### Teks Bacaan
<<<<
Ambivalensi Kader HMI; Sahabat Sekaligus Musuh Rakyat?

"Bismillaahirrohmaanirrohiim. Tulisan ini saya buat bukan untuk menghujat hanya mengajak untuk berfikir bersama. Saya menyadari bahwa saya jauh dari kesempurnaan, begitupun dengan tulisan ini. Saya sangat berterimakasih jika ada yang mau memberikan kritik dan saran :) "

 
HMI itu milik rakyat, bukan rakyat milik HMI! Inilah yang ingin saya teriakkan pada setiap telinga seluruh kader HMI di penjuru nusantara. Khususnya untuk para panitia dan steering comitee (SC) Kongres HMI XXIX di Riau. Terlebih khusus lagi bagi para rombongan kader HMI yang caper (cari perhatian) di jalanan dengan mendadak jadi teroris ketika kongres berlangsung. Saya tidak akan meminta maaf atas kepedasan kalimat-kalimat yang saya hamburkan pada secarik opini ini.
>>>>
### Data Hasil Ekstraksi
<<<<
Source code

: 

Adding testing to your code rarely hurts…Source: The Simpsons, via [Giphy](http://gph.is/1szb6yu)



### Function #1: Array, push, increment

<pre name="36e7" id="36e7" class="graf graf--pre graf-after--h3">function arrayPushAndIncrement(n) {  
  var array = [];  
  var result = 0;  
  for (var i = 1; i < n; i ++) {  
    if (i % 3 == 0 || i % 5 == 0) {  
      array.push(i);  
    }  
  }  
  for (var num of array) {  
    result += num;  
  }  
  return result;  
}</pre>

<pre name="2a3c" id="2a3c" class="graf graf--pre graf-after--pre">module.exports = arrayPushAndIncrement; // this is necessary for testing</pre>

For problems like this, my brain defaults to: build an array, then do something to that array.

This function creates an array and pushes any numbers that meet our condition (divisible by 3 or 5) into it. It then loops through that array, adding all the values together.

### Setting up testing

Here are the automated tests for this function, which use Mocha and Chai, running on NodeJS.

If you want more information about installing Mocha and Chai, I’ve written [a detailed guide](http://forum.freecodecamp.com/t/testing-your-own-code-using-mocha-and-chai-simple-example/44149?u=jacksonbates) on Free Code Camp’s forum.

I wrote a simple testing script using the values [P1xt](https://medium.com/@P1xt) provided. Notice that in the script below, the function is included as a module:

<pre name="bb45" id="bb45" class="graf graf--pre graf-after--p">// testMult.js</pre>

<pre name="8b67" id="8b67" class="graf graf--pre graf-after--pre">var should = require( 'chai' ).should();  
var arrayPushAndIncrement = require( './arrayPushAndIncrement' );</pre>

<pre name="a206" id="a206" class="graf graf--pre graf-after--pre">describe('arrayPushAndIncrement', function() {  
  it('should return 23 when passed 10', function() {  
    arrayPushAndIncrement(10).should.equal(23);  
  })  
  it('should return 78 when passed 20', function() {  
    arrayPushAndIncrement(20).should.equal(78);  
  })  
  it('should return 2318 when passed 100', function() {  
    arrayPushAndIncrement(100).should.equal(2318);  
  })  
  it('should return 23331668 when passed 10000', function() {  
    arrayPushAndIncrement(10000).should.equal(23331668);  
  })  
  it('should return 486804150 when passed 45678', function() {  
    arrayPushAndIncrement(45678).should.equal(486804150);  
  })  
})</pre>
>>>>
<<<<
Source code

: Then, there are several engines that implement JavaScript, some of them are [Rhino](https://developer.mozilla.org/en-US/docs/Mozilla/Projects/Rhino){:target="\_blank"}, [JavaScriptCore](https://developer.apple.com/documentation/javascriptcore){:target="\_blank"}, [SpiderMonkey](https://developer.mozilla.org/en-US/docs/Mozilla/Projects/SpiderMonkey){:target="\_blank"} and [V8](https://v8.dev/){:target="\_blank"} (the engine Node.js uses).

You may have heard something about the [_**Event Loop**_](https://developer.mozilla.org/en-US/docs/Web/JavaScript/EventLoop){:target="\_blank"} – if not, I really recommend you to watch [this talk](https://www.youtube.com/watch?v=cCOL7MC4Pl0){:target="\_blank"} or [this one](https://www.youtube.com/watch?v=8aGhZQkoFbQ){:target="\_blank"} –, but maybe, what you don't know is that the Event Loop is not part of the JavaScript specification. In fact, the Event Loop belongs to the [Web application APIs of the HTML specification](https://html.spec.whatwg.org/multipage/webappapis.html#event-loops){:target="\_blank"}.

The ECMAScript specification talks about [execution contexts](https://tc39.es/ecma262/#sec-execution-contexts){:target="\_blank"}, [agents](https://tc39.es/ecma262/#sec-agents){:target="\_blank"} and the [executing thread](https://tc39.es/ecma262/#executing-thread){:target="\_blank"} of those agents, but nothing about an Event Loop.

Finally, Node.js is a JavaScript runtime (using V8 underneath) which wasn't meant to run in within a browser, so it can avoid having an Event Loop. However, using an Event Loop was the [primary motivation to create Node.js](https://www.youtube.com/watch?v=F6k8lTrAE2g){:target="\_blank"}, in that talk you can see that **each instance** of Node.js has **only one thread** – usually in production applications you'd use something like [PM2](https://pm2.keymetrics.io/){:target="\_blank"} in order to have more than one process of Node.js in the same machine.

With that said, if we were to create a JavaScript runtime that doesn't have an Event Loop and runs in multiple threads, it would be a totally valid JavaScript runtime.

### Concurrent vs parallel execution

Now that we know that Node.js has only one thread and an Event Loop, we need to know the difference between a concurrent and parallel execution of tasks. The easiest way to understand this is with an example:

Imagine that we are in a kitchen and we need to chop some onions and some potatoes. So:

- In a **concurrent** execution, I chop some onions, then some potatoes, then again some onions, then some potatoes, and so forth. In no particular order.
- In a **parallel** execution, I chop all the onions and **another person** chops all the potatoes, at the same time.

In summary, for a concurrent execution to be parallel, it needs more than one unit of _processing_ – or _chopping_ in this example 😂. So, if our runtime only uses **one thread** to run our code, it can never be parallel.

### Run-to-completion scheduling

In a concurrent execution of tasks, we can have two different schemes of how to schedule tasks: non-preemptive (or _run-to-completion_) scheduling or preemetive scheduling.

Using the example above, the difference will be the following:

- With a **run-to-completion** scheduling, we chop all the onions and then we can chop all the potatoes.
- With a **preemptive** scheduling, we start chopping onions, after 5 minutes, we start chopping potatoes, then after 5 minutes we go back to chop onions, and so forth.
>>>>
### Butir Tugas
Menurut teks bacaan tentang kader HMI, di mana Kongres HMI XXIX diselenggarakan?

### Jawaban Tugas
Kongres HMI XXIX diselenggarakan di Riau.